The Securities and Exchange Commission supports changes in the law that would limit how much foreign investors may borrow to buy stocks, putting them on an equal footing with American investors, an SEC commissioner said yesterday.
Testifying before a Senate Banking, Housing and Urban Affairs subcommittee, Philip A. Loomis Jr. said that the agency supports proposed legislation that would "fill a gap . . . that seems to favor foreign nationals in efforts to acquire control of U.S. corporations."
The subcommittee is considering two bills. One, introduced by Sen. Alfonse M. D'Amato (R.-N.Y.), would extend U.S. margin requirements to foreign investors. The margin requirements allow potential investors to borrow only 50 percent of the value of the stock they seek to acquire.
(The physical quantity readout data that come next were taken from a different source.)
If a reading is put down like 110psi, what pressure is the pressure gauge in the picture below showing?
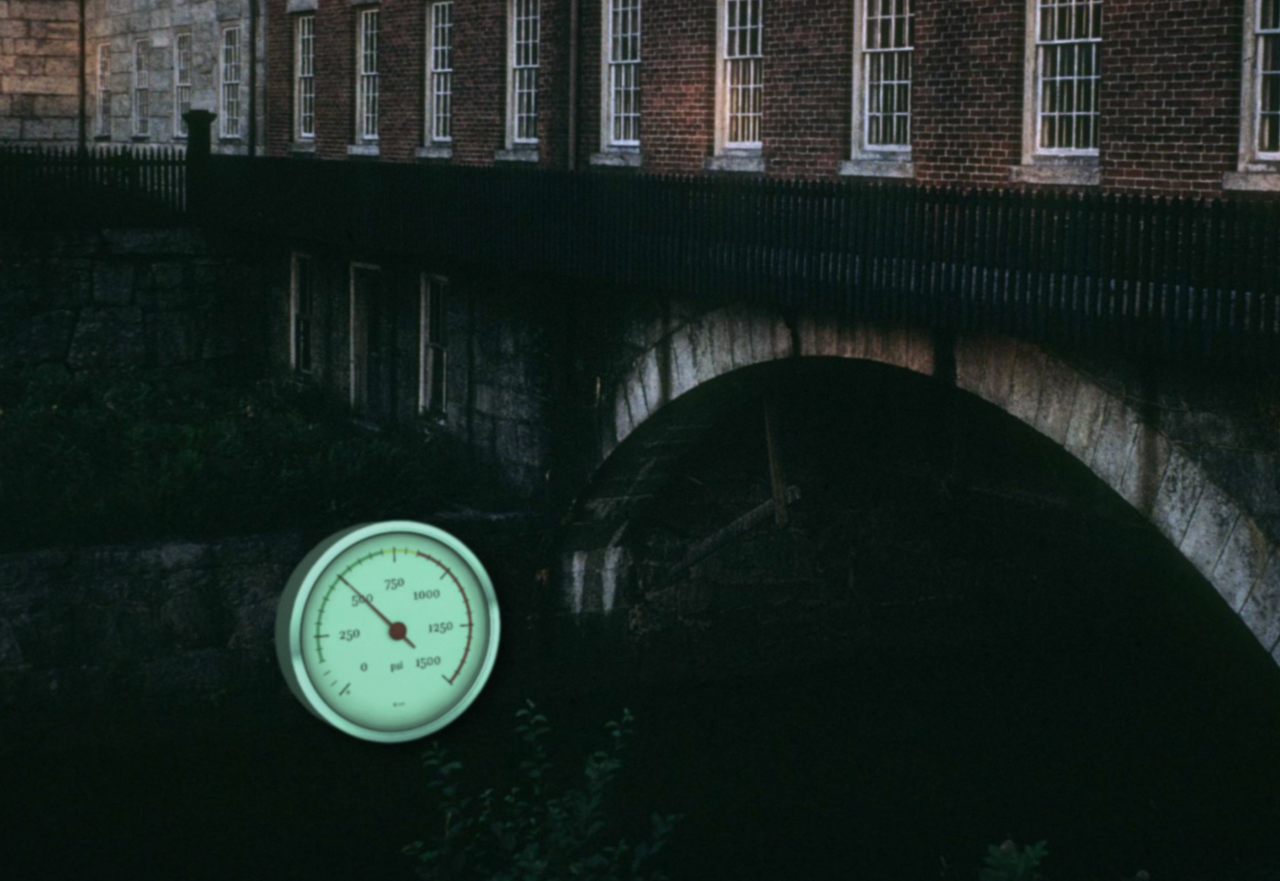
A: 500psi
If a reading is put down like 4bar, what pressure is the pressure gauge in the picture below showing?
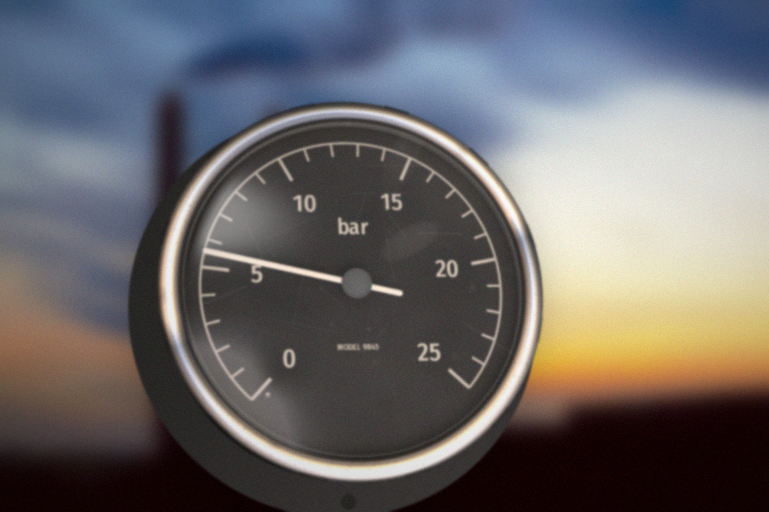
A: 5.5bar
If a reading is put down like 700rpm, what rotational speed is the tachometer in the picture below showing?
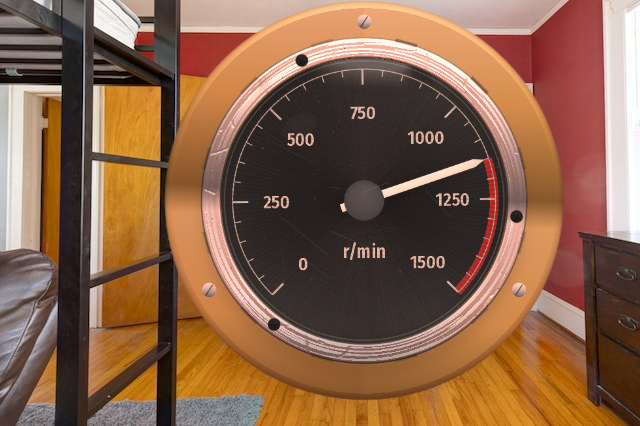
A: 1150rpm
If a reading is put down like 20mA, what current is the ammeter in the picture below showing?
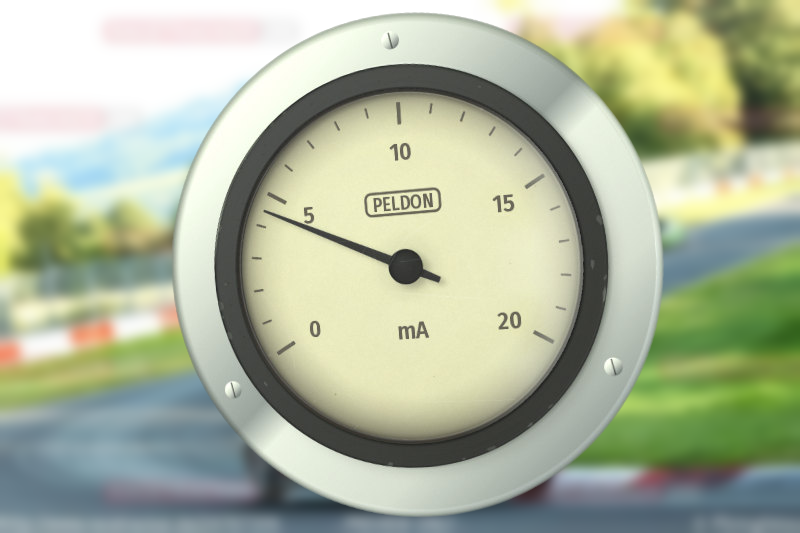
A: 4.5mA
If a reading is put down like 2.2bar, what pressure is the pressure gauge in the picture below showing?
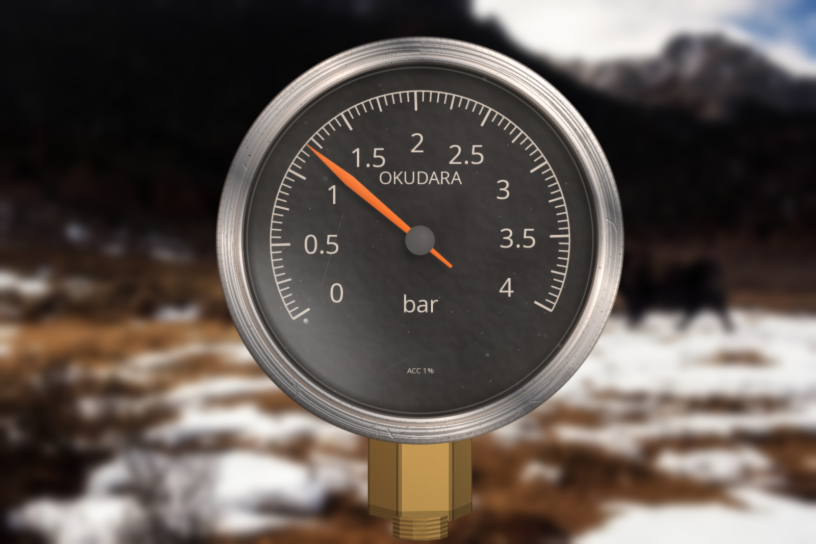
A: 1.2bar
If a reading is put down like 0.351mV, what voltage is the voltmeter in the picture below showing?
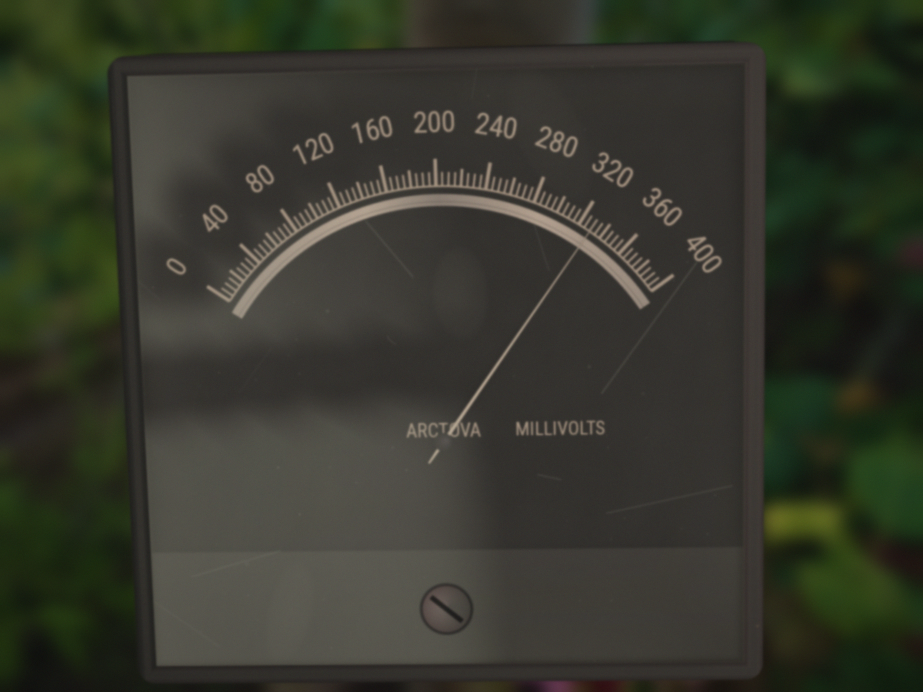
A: 330mV
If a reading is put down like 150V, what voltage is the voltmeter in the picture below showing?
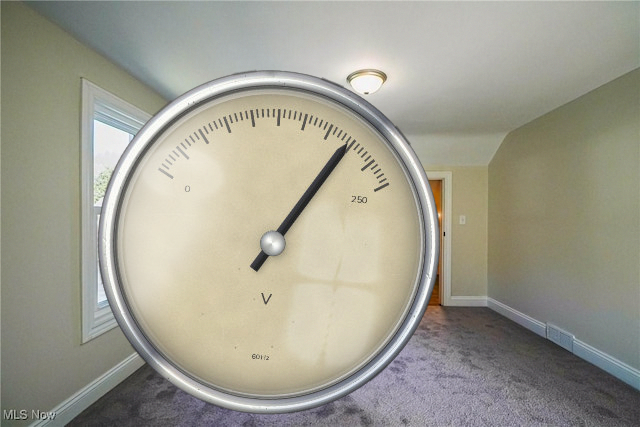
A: 195V
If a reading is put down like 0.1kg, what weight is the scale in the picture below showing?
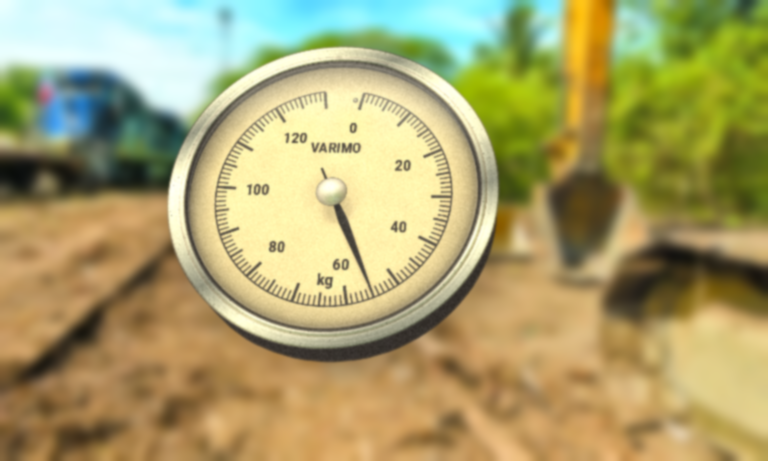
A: 55kg
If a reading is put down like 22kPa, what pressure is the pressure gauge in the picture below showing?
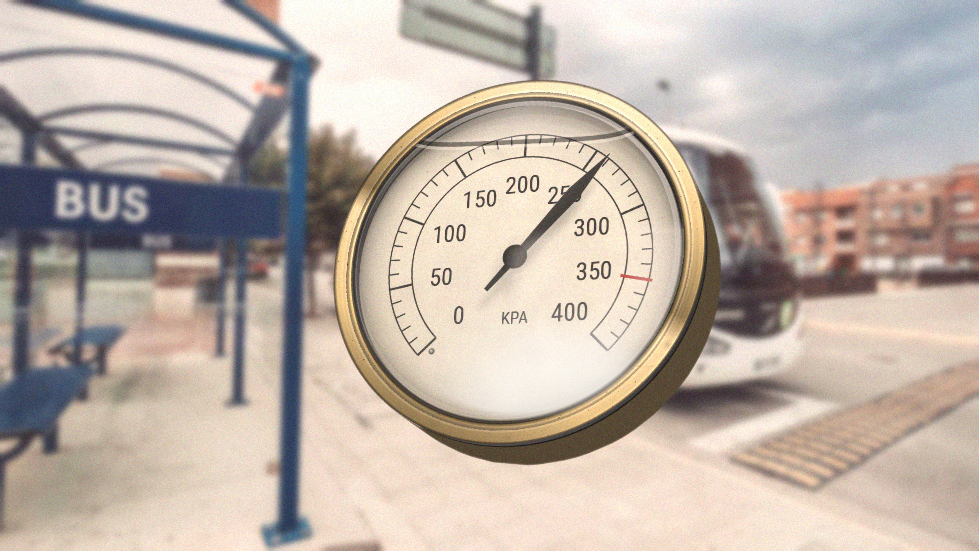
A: 260kPa
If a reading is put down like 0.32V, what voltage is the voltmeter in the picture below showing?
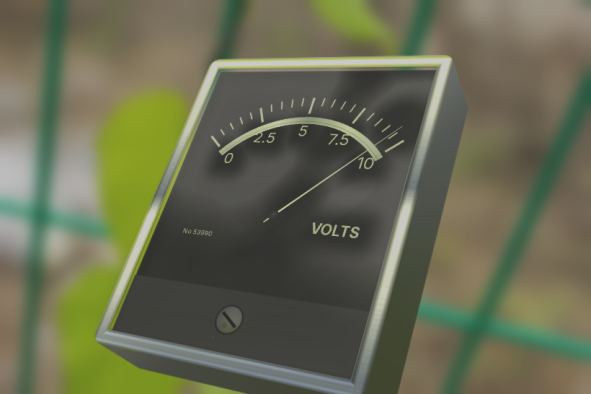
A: 9.5V
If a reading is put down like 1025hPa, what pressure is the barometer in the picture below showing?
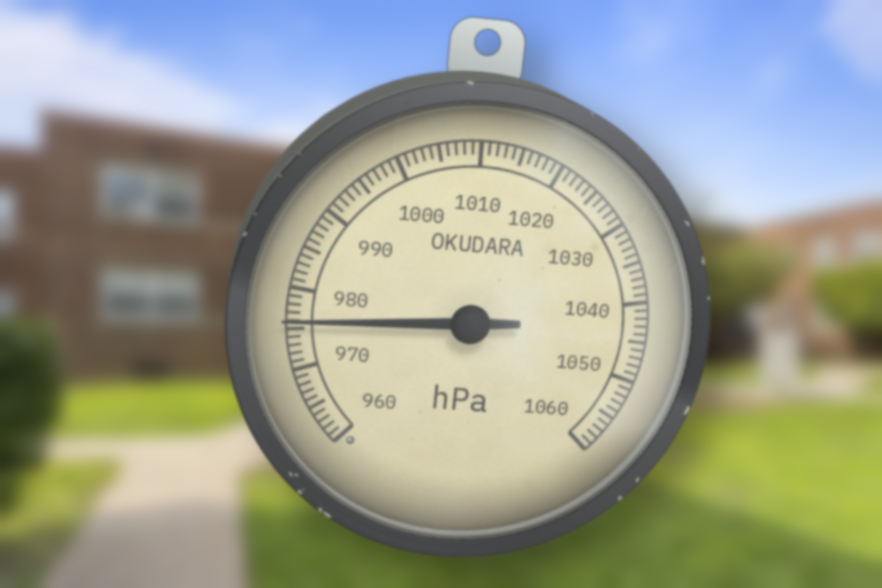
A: 976hPa
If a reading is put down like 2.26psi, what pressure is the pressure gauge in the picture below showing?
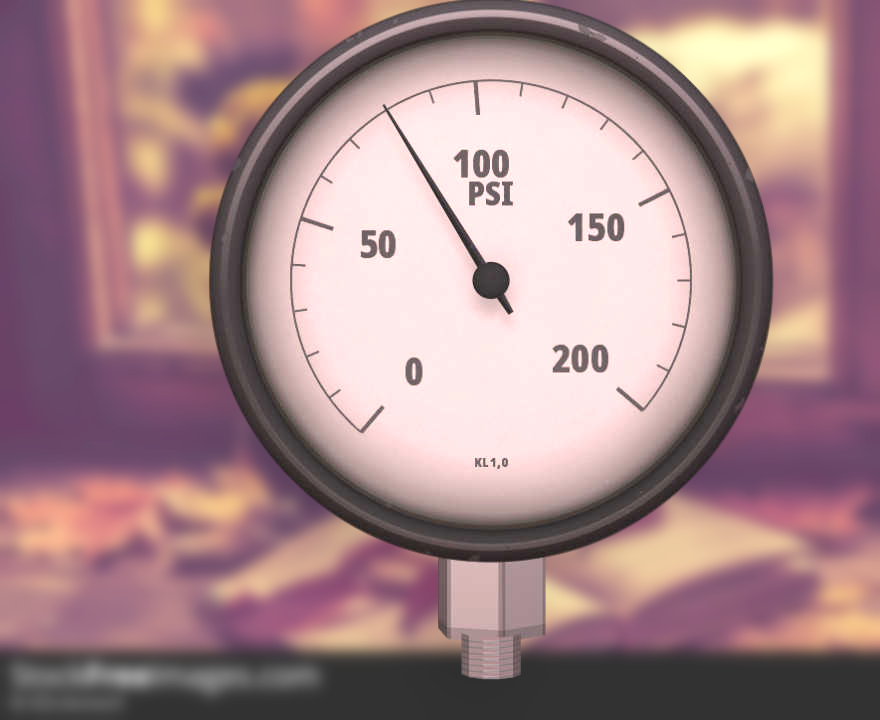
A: 80psi
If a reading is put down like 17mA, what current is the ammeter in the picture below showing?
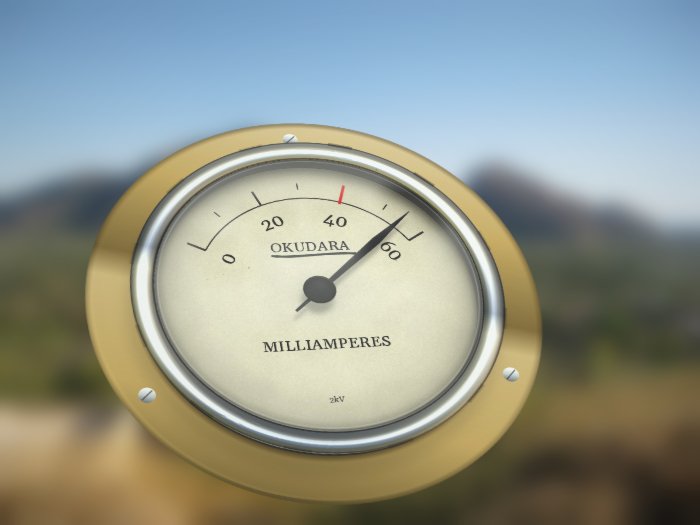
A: 55mA
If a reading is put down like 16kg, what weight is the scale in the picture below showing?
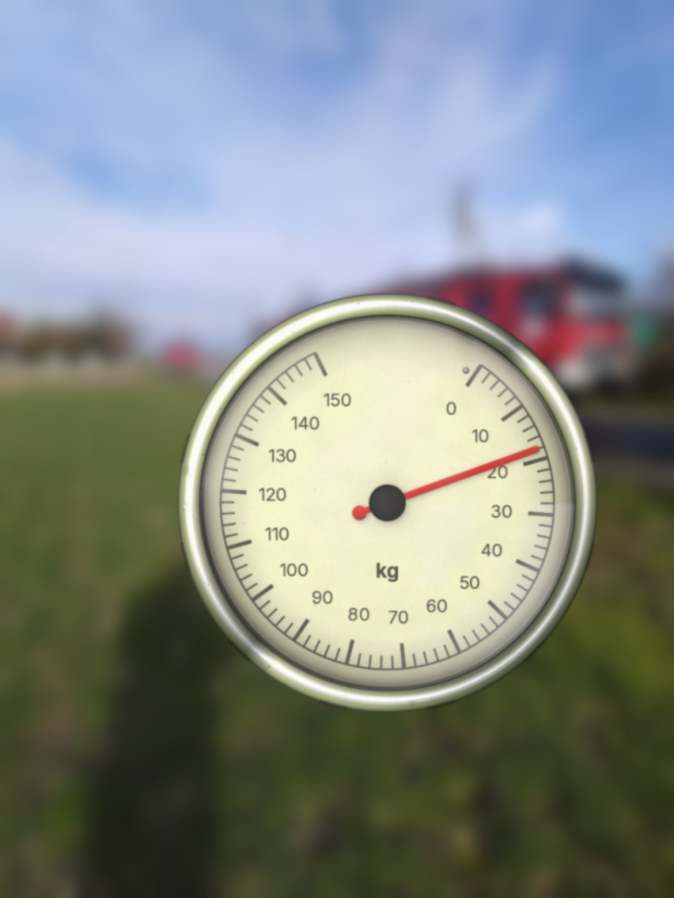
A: 18kg
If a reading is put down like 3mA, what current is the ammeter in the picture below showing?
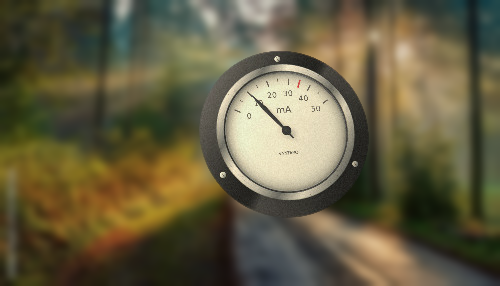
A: 10mA
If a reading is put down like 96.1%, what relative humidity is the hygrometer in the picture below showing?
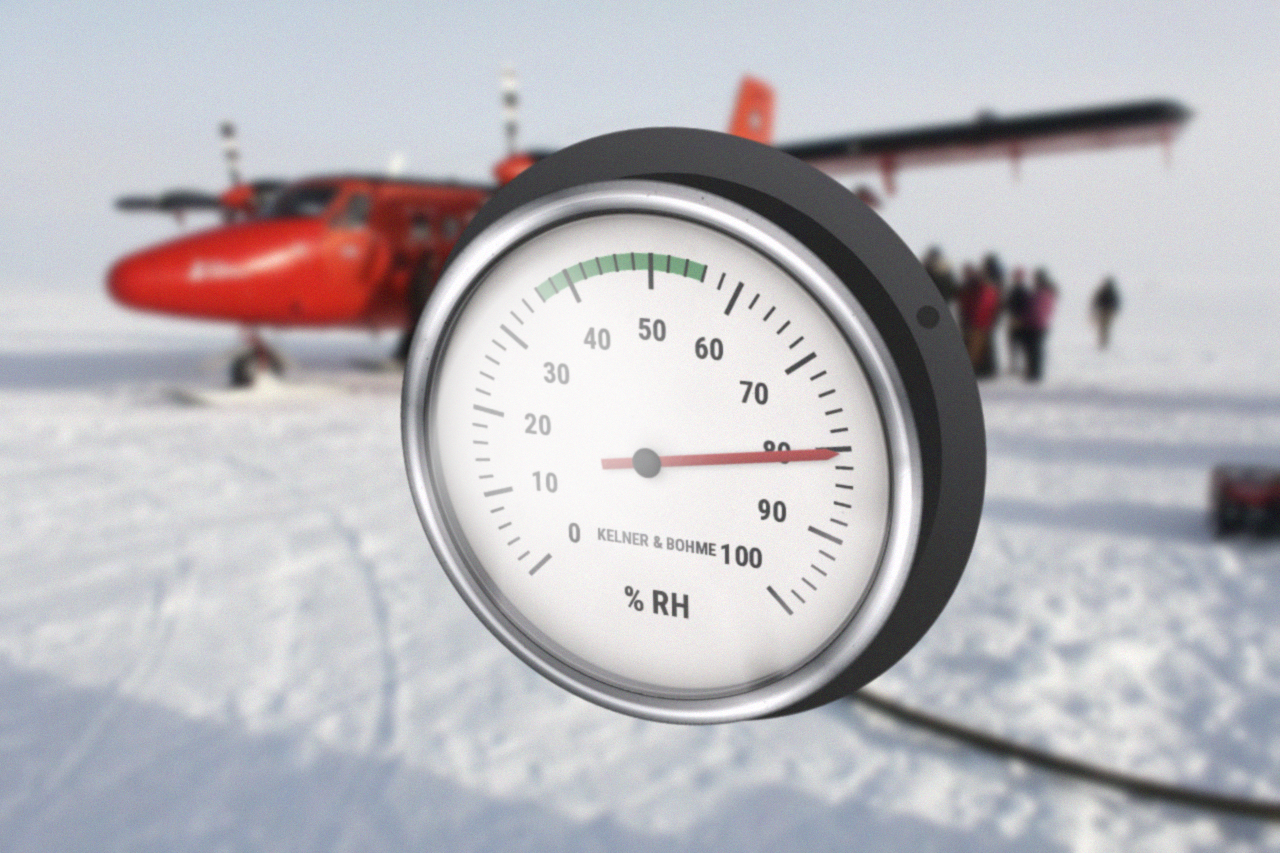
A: 80%
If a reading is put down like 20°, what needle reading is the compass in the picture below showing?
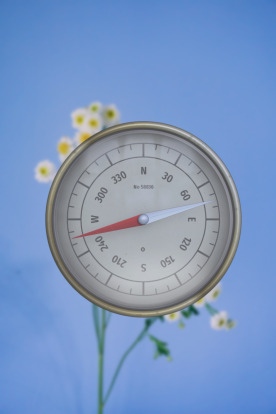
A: 255°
Another bill, introduced by Sen. Nancy Landon Kassebaum (R-Kan.), would impose the margin requirement only on investors seeking to buy 5 percent or more of a company's stock. The Kassebaum bill also would impose a nine-month moratorium on acquisitions of more than 5 percent of the voting stock of any U.S. energy corporation by Canadian investors.
Both proposed pieces of legislation are in response to Canadian restrictions on U.S. investment there and recent takeovers or attempted takeovers of American firms by Canadian companies. Witnesses protested that the Canadian companies have been able to borrow 100 percent of the purchase price to buy control of American companies, even in cases where the acquiring firm was significantly smaller than its target.
The stage for those acquisitions has been set by restrictions on U.S. firms which make the cost of energy development higher for them than it is for Canadian firms.
With the U.S. firms at a disadvantage that depresses the price of their stock, and with potential bidders for control of energy firms subject to review by the Canadian government, "American companies are practically compelled to sell major equity interests in their Canadian subsidiaries, sometimes -- I should say often -- at distress prices," said former secretary of State George W. Ball.